Researchers found that physicians spent little time discussing smoking with their patients beyond the initial screening. They rarely assessed patients' readiness to change, provided advice to quit, or provided referrals for tobacco cessation resources. Physicians tended to screen and discuss smoking when patients had a health condition that could be aggravated by smoking.

Researchers analyzed 871 audiotapes of emergency physician-female patient interaction during visits to 2 socioeconomically diverse EDs, an urban academic ED and a suburban community hospital ED. They found that emergency physicians asked 56 percent of female patients if they smoked.

One-third of women said they did, but only slightly more than half of the women who smoked (56 percent) were advised to quit, and 13 percent received a referral, most often to primary care physicians. About 16 percent of smoking discussions included an assessment of readiness to quit. Physician empathy and encouragement was associated with patients' detailing their attempts to quit smoking.

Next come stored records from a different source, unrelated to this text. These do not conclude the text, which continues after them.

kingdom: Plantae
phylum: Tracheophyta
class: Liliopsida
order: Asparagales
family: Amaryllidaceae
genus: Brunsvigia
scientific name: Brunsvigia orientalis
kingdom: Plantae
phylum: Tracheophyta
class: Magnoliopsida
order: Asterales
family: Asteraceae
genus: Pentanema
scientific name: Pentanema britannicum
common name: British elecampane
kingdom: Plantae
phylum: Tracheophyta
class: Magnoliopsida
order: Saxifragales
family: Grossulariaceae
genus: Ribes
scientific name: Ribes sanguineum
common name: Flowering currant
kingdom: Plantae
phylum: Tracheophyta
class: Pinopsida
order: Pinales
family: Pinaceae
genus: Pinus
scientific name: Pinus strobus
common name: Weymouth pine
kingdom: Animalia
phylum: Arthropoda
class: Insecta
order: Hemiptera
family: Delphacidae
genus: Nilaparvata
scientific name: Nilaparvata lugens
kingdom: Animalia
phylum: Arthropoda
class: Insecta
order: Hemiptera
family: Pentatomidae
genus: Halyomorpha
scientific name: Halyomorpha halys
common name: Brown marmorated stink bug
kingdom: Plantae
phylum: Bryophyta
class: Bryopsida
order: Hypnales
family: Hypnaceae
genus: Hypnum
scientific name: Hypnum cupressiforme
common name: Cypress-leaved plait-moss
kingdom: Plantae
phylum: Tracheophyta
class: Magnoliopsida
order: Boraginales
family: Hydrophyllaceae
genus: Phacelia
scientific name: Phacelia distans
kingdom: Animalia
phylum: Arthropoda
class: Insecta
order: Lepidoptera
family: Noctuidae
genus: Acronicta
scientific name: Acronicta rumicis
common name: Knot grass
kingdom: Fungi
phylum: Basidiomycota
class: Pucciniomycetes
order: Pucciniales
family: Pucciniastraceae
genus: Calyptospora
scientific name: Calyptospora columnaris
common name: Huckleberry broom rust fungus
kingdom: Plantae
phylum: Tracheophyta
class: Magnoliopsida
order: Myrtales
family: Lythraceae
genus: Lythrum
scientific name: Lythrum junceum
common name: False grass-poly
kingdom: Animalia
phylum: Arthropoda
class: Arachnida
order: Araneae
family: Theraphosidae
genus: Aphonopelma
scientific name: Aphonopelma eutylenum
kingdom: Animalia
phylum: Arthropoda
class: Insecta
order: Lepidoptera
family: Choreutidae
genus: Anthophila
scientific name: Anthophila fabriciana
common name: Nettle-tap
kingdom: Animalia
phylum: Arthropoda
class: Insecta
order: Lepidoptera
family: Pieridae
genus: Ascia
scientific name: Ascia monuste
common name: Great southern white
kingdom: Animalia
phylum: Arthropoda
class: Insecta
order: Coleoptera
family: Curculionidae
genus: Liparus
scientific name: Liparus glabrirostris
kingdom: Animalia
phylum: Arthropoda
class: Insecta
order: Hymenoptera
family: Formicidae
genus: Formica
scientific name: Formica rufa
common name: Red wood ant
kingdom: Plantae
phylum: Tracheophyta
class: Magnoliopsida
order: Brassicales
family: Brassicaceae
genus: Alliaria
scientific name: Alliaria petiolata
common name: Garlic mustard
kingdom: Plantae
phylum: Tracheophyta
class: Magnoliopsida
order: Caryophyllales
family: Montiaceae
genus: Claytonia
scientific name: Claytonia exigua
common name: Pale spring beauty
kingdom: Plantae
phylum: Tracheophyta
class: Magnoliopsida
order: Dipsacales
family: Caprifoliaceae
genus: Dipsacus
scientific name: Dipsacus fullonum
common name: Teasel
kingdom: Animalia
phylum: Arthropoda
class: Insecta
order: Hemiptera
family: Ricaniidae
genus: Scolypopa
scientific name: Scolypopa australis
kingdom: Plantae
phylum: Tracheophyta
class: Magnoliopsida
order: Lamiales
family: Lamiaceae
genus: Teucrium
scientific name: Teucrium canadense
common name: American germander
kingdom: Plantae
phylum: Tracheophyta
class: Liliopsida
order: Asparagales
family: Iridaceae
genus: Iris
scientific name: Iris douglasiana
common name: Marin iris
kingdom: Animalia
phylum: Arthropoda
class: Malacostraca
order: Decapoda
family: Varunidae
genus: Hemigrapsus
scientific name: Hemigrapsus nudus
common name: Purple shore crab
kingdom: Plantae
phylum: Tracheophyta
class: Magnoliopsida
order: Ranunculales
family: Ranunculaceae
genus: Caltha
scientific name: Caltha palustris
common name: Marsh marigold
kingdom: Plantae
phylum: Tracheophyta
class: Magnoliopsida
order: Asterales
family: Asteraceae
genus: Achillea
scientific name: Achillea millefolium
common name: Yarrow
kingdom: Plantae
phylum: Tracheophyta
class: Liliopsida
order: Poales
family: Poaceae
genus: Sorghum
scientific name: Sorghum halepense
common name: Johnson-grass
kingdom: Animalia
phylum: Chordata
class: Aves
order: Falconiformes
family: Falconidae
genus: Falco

Tobacco screening was twice as high at the urban ED than at the suburban ED, even though smoking prevalence at the urban site was only slightly higher. However, rates of smoking-related discussions at the urban ED were 59 percent lower.

See "'Should I give you my smoking lecture now or later?' Characterizing emergency physician smoking discussions and cessation counseling," by Natalie I. Vokes, Jeannine M. Bailey, M.A., and Karin V. Rhodes, M.D., M.S., in the October 2006 Annals of Emergency Medicine 48(4), pp. 406-414.